#### Supplied entries

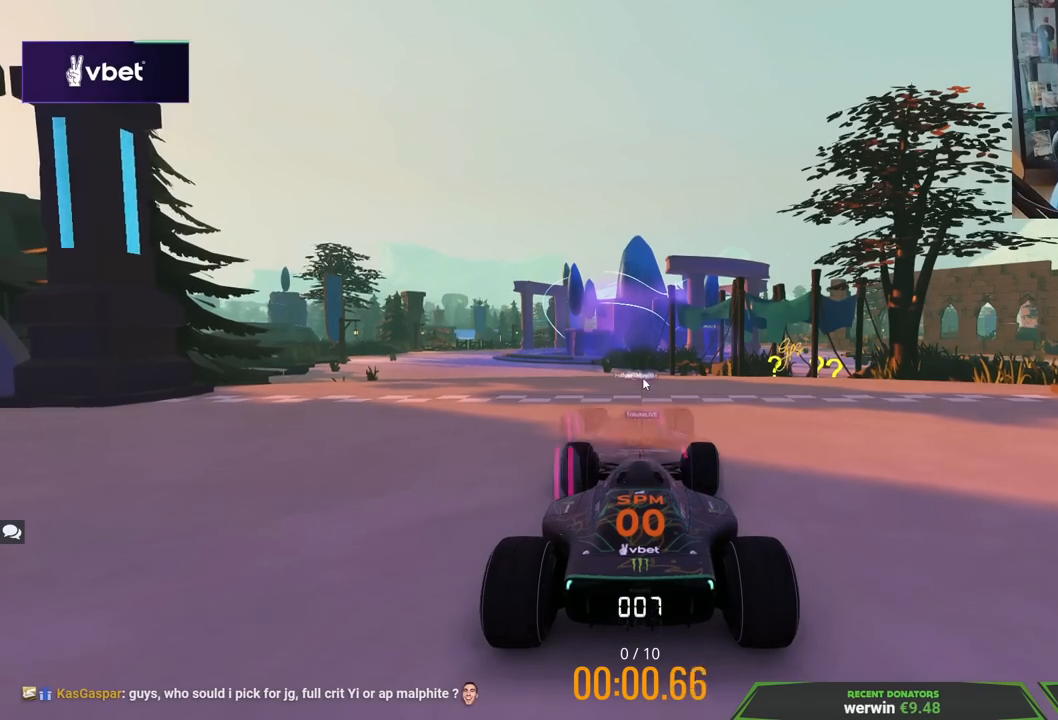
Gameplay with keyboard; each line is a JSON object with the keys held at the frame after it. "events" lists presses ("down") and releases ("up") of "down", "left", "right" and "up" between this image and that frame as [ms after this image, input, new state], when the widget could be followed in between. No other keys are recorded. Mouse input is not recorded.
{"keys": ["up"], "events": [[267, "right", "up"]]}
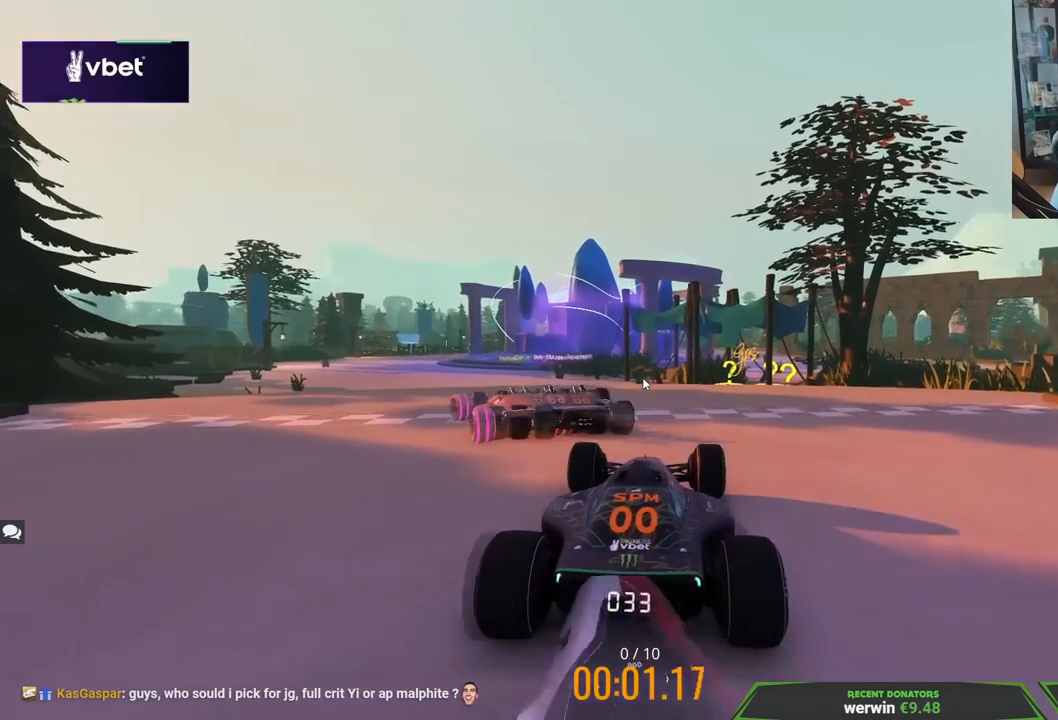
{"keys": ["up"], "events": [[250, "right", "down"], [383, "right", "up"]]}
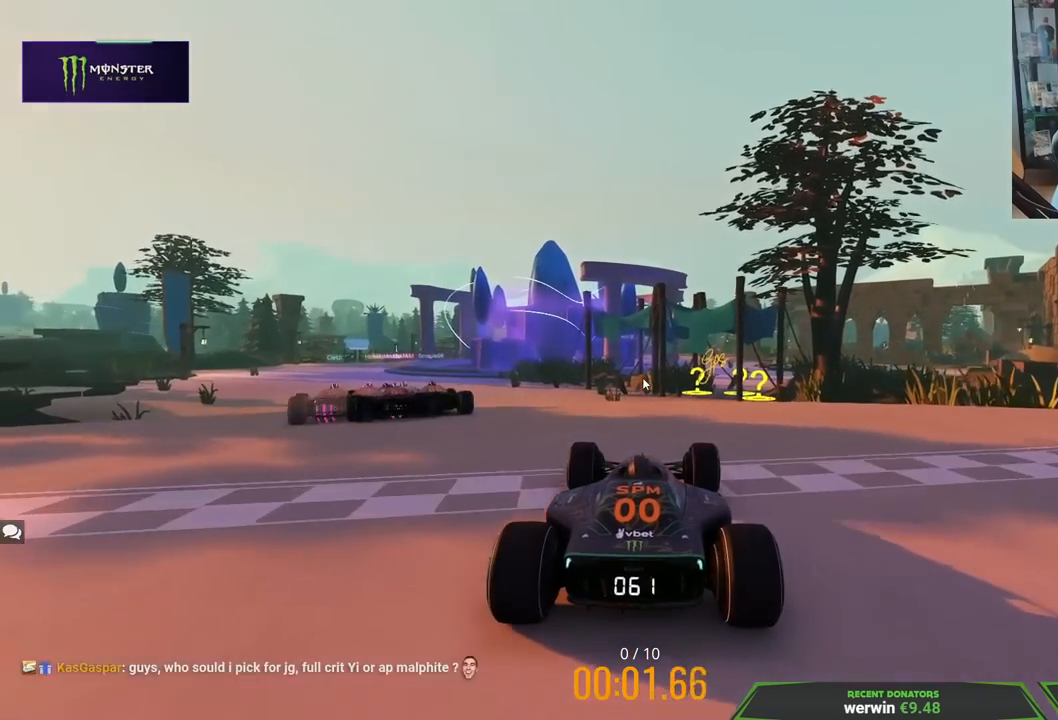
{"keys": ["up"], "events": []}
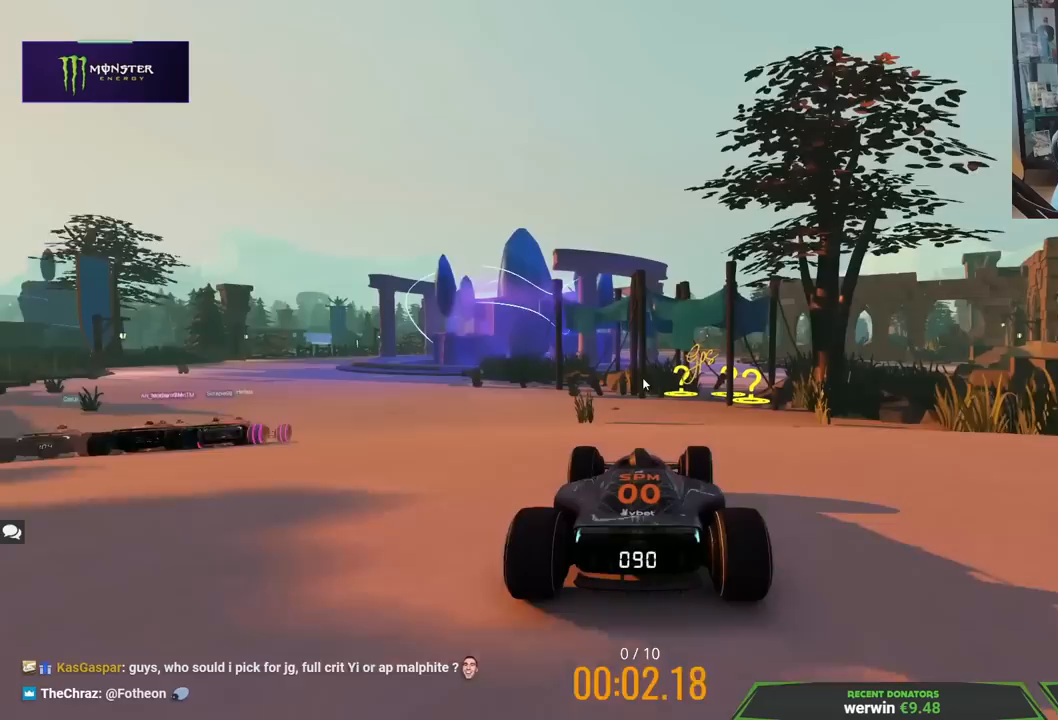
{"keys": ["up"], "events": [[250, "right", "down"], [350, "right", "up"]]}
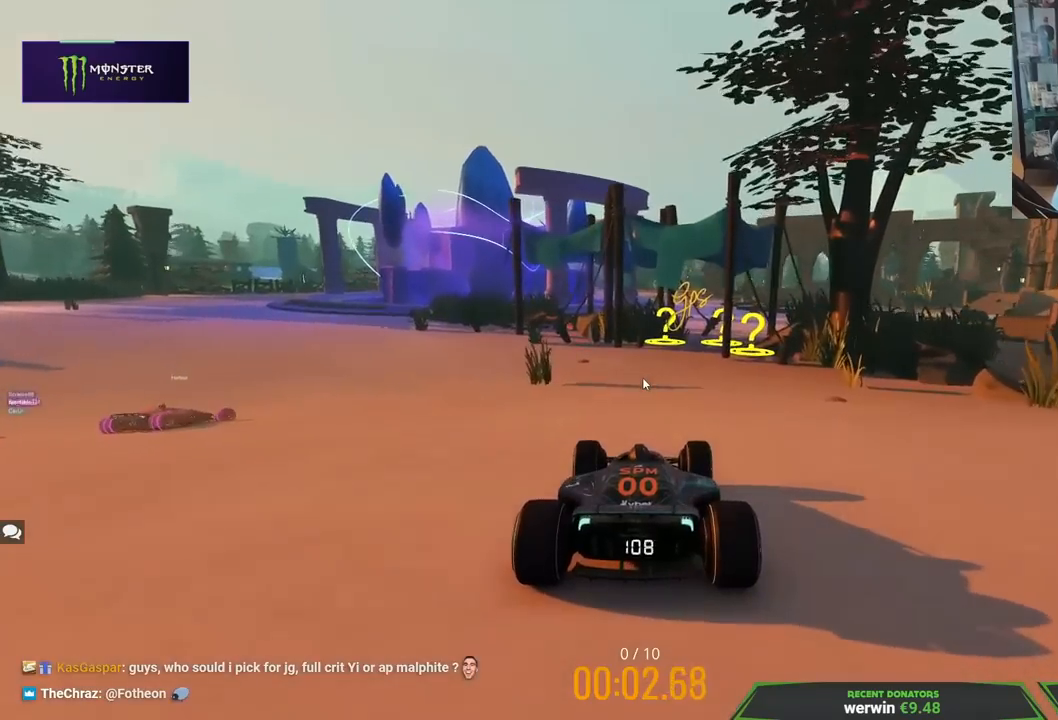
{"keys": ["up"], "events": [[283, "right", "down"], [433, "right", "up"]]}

########

Your goal —
The entire listing above, minus its pictures, should be copied out exactly.

The completed task —
Gameplay with keyboard; each line is a JSON object with the keys held at the frame after it. "events" lists presses ("down") and releases ("up") of "down", "left", "right" and "up" between this image and that frame as [ms after this image, input, new state], when the widget could be followed in between. No other keys are recorded. Mouse input is not recorded.
{"keys": ["up"], "events": [[267, "right", "up"]]}
{"keys": ["up"], "events": [[250, "right", "down"], [383, "right", "up"]]}
{"keys": ["up"], "events": []}
{"keys": ["up"], "events": [[250, "right", "down"], [350, "right", "up"]]}
{"keys": ["up"], "events": [[283, "right", "down"], [433, "right", "up"]]}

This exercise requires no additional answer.